Bacterial meningitis is rarely complicated by spinal cord involvement and, according to the literature, children are more frequently affected than adults [12, 3, 4, 5, 6, 7]. The spinal cord may be injured by compression due to a spinal abscess, by ischemia due to vasculitis, shock, herniation, arachnoiditis, or by myelitis [2].

The causative germs are mainly Neisseria meningitidis, Streptococcus pneumoniae, Escherichia coli, and Haemophilus influenzae, while the involvement of S. aureus seems exceptional. Our patient initially presented with meningitis (likely caused by S. aureus septicemia) but rapidly showed manifestations of brain stem involvement (dysarthria and respiratory failure). Signs of spinal cord injury with quadriparesis were noted afterwards. The clinical progression correlated with the worsening of the MRI findings and the electrophysiological testing. Indeed, deterioration of BAEPs indicated structural pontine damage, and the absence of SSEPs indicated severe damage to the lemniscal pathways caudal to the bulbo-medullary junction.

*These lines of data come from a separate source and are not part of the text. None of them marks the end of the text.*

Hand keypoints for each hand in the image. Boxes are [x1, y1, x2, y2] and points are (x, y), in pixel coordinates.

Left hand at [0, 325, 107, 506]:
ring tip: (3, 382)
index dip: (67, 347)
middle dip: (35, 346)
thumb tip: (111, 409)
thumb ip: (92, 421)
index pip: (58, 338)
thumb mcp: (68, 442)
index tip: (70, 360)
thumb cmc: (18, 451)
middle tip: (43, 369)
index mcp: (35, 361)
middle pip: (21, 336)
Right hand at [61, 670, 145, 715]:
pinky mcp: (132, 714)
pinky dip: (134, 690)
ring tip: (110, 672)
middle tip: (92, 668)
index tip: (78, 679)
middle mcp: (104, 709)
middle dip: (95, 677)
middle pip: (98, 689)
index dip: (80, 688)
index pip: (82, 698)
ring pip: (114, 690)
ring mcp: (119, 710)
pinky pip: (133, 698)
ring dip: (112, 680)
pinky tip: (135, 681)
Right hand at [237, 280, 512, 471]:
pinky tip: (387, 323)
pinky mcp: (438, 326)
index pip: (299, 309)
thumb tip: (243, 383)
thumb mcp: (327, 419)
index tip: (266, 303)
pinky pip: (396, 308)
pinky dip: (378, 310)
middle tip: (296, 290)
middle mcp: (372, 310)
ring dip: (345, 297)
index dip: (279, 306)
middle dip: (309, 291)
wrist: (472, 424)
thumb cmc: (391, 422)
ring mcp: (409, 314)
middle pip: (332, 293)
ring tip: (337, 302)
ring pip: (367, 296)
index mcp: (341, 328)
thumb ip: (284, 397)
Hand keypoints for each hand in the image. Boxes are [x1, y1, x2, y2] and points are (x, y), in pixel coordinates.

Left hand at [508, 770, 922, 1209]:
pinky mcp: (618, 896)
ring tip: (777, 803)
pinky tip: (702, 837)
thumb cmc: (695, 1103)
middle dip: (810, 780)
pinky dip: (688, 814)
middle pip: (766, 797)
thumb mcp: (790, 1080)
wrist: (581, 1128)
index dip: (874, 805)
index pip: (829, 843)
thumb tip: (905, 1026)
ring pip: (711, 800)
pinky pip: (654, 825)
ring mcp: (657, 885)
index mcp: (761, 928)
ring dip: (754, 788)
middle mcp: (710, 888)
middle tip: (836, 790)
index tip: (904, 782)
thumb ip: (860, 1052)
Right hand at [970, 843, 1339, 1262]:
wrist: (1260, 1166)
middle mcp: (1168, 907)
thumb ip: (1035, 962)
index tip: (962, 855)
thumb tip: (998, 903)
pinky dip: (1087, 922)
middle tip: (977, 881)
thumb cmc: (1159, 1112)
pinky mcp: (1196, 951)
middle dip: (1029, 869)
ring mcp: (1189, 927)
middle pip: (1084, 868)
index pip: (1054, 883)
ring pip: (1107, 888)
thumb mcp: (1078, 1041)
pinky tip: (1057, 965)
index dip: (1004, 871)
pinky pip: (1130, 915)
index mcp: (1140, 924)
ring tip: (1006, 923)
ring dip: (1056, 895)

The nature and extent of spinal cord dysfunction are well investigated by MRI. In a description of 3 adult cases of bacterial meningitis complicated by paraparesis or tetraparesis, Kastenbauer et al. [1] demonstrated hyperintensities on T2-weighted images that predominantly involved the grey matter and extended from the cervical to the lumbar cord. None of the patients showed evidence of an intramedullary abscess or extrinsic cord compression by an epidural hemorrhage, an extramedullary abscess, or a subdural empyema. In all cases, severe paresis persisted, together with bowel and bladder incontinence. Follow-up MRI showed that hyperintensities had resolved in 1 patient and progressed in another, while central cavitation had developed in the cervical spinal cord of the last case.

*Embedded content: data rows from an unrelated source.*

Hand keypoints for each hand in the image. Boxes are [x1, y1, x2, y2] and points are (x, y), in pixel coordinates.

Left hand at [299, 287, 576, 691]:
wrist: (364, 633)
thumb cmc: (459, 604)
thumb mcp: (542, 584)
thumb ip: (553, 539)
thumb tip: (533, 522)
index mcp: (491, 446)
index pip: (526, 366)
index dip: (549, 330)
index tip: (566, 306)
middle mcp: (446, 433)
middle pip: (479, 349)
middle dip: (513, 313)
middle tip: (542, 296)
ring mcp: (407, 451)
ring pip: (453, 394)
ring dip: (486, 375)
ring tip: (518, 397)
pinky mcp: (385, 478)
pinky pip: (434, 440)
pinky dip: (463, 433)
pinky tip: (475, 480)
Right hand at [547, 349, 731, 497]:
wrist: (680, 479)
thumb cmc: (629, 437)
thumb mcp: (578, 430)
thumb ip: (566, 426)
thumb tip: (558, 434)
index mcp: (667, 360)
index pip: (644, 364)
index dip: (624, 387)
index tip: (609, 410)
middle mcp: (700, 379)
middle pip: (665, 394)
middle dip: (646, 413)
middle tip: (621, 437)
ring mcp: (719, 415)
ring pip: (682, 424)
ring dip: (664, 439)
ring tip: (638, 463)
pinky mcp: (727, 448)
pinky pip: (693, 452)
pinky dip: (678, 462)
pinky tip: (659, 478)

In our patient, compression by empyema could be ruled out by MRI. The differential diagnosis in MRI was ischemic infarction, myelitis, or a combination of both factors. The prevalence of acute transverse myelitis associated with S. aureus is rare. Most of the time, it occurs as a consequence of a hematologic spread from another infected site that can be pulmonary, cardiac, skeletal, genitourinary, gastrointestinal or cutaneous [8]. S. aureus myelitis may also develop from a local infection such as a pyomyositis of the paraspinal muscles [9].

The diagnosis of an infectious myelitis is based on MRI findings, which typically show a spinal cord hypersignal on T2-weighted images, which is sometimes associated with swelling [1, 8]. The differential diagnosis of an intramedullary spinal cord lesion with a high T2 signal intensity on MRI should also include primary neoplasm and infarction involving the anterior spinal artery. Less common etiologies include recent trauma, multiple sclerosis, sarcoidosis, HIV infection, systemic lupus erythematosus, radiation therapy, exposure to toxins, vascular malformation and herpes infection [8].

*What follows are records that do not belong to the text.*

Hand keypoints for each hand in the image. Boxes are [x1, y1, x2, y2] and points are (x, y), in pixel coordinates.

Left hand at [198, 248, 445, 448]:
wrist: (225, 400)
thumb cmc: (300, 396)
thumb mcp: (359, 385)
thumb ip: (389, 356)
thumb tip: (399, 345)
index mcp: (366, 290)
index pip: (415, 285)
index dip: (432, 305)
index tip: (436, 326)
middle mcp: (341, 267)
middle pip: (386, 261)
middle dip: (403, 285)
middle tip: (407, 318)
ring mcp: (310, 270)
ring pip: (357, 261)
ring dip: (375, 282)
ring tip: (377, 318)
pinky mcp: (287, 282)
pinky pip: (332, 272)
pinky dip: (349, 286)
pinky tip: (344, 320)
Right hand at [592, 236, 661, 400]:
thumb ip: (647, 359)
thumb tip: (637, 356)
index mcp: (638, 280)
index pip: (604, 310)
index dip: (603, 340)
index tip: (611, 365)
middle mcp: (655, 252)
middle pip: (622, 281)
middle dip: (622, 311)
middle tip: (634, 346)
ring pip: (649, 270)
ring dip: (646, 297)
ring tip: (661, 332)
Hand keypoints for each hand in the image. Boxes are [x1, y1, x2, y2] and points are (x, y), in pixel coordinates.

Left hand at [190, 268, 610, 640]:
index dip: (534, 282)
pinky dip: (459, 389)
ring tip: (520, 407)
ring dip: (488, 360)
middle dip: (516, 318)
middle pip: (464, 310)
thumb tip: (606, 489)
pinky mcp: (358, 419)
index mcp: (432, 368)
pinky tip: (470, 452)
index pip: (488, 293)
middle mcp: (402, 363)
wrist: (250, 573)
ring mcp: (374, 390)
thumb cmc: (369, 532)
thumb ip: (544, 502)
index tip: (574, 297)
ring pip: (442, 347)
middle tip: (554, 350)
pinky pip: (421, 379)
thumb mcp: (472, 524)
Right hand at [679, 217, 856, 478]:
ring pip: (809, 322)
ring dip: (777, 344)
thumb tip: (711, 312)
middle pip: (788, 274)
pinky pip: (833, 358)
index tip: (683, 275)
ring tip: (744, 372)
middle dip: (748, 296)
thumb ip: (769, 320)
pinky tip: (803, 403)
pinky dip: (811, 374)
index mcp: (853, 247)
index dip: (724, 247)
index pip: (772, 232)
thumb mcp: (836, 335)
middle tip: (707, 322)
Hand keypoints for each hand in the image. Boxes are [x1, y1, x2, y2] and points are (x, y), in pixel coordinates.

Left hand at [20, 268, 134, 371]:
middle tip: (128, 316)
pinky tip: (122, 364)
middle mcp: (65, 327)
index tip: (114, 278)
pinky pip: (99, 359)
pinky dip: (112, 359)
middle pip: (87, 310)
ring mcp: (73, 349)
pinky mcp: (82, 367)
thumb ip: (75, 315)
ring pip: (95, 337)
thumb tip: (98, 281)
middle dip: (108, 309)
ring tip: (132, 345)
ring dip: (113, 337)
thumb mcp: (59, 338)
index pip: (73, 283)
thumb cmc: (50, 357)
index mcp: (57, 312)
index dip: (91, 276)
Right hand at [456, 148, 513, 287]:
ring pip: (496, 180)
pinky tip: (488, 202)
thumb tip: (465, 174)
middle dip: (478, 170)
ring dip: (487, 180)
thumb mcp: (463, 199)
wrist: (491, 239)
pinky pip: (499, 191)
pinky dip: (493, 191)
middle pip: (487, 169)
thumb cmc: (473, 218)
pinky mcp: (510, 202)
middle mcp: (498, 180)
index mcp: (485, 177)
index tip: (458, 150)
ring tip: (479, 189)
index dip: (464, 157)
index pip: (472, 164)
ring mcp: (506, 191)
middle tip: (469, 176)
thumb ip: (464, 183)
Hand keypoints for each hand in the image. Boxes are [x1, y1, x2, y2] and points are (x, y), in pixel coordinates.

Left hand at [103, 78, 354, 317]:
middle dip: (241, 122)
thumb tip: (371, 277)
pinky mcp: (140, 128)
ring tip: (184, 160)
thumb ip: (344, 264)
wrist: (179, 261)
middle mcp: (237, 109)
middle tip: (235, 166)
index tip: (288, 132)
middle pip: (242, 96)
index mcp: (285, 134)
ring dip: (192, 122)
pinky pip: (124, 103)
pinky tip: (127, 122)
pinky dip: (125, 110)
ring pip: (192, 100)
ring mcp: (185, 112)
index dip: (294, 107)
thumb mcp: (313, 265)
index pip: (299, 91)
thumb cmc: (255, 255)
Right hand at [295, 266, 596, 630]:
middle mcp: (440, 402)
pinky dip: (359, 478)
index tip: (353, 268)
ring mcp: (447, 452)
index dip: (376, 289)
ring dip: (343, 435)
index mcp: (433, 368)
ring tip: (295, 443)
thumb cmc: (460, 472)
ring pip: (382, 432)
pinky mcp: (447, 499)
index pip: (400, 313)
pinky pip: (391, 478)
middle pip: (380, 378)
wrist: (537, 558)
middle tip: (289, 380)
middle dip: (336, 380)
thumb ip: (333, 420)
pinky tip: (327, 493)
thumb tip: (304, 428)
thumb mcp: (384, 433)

The pathological findings in the present case excluded the diagnosis of myelitis and confirmed that the spinal cord injury was of ischemic origin. The patient never experienced hypotension or shock, which could have contributed to vascular compromise of the spinal cord. There was no evidence of cerebral septic venous thrombosis. We conclude that the mechanism was likely a decrease in blood supply due to extensive arachnoiditis, which is rarely reported after bacterial meningitis [10, 11, 12]. Despite the persistence of positive blood cultures under appropriate antimicrobial therapy, we did not observe any abscess formation. The source of the bacteremia was never definitely identified, but could be a possible peripheral thrombophlebitis.

Disclosure Statement

The authors have no conflict of interest to declare.